Turbék was an Ottoman-established settlement from the 16th and 17th centuries. It was situated next to Szigetvár, Hungary. Today, its former territories belong to the town of Szigetvár. According to archaeological research, Turbék is the exact place where Sultan Suleiman the Magnificent died during the Siege of Szigetvár. A tomb (türbe) was built for Sultan Suleiman at the site where his body was kept for a short time and his heart and internal organs were reportedly buried. Later, a mosque, a dervish cloister, and a military barracks emerged around the tomb and the place became a Muslim pilgrimage site. However, in the 1680s the Habsburg troops destroyed the settlement of Turbék completely to erase any traces of the Ottomans, leaving behind stone foundations no more than 15 inches tall.

==Archaeological excavation==
In 2015, in the town of Szigetvar in southern Hungary, geophysical examinations using ground penetrating radar revealed the foundations of five structures below the surface of a vineyard owned by Gyula Kereszturi.

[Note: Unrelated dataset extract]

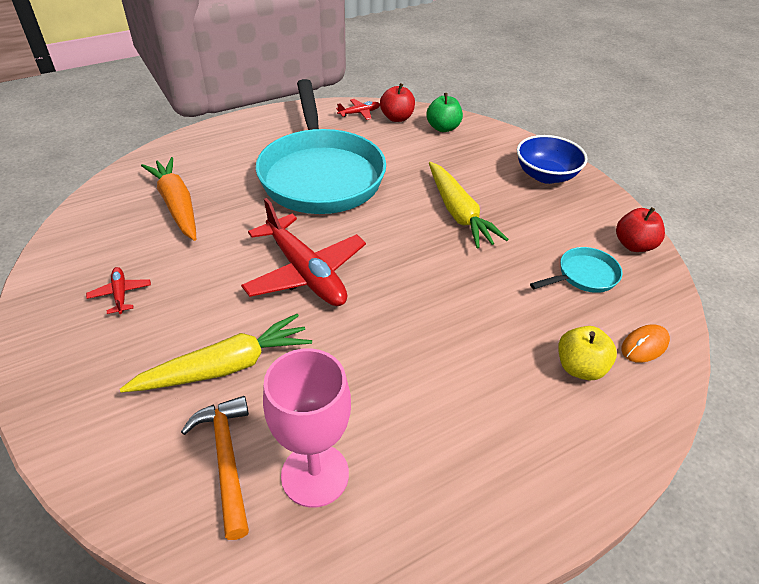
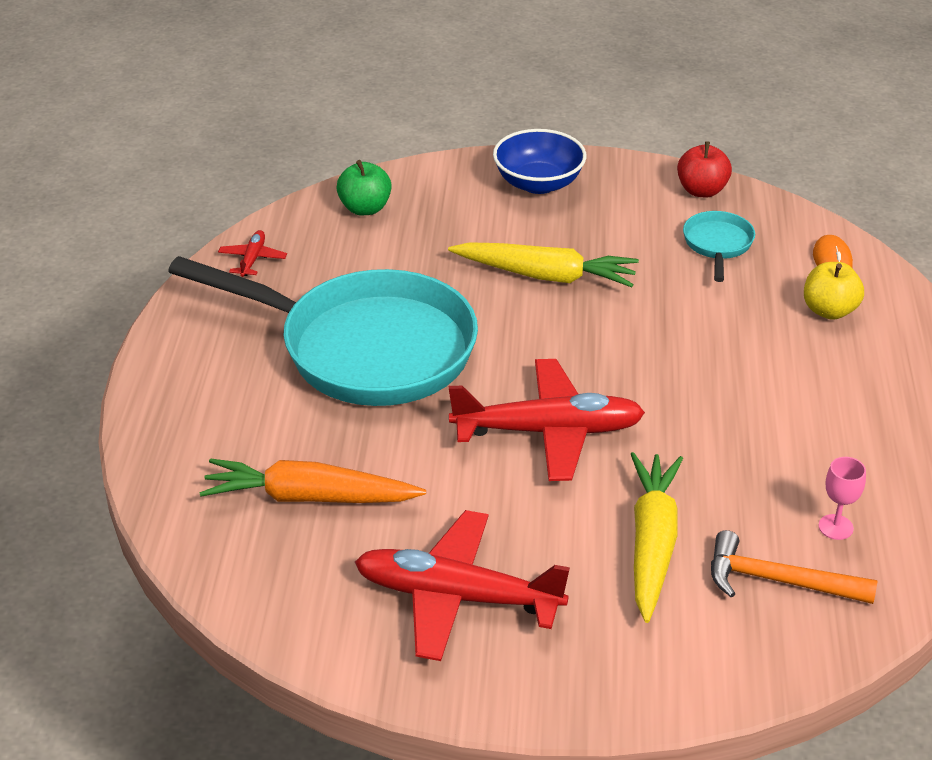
camera: 55 degrees left, 5 degrees down
(120, 294) = (457, 597): red plane -> red plane, size x2.28
(315, 475) = (835, 527): pink goblet -> pink goblet, size x0.47
(397, 118) = (300, 234): red apple -> none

A 1664 sketch by Pal Esterhazy, a Hungarian military commander, purportedly showed the layout of the settlement. Using this sketch, the geographers were able to compare their findings from the geological examination and discovered their findings lined up as a near match with the sketch which showed "a mosque, an Islamic dervish monastery, and a military barracks" built around the tomb. In 2016, a team began excavating the area and unearthed the foundations of the "mausoleum complex of Suleiman the Magnificent, the Ottoman Empire's most prolific builder and accomplished military leader," including the monastery and military barracks.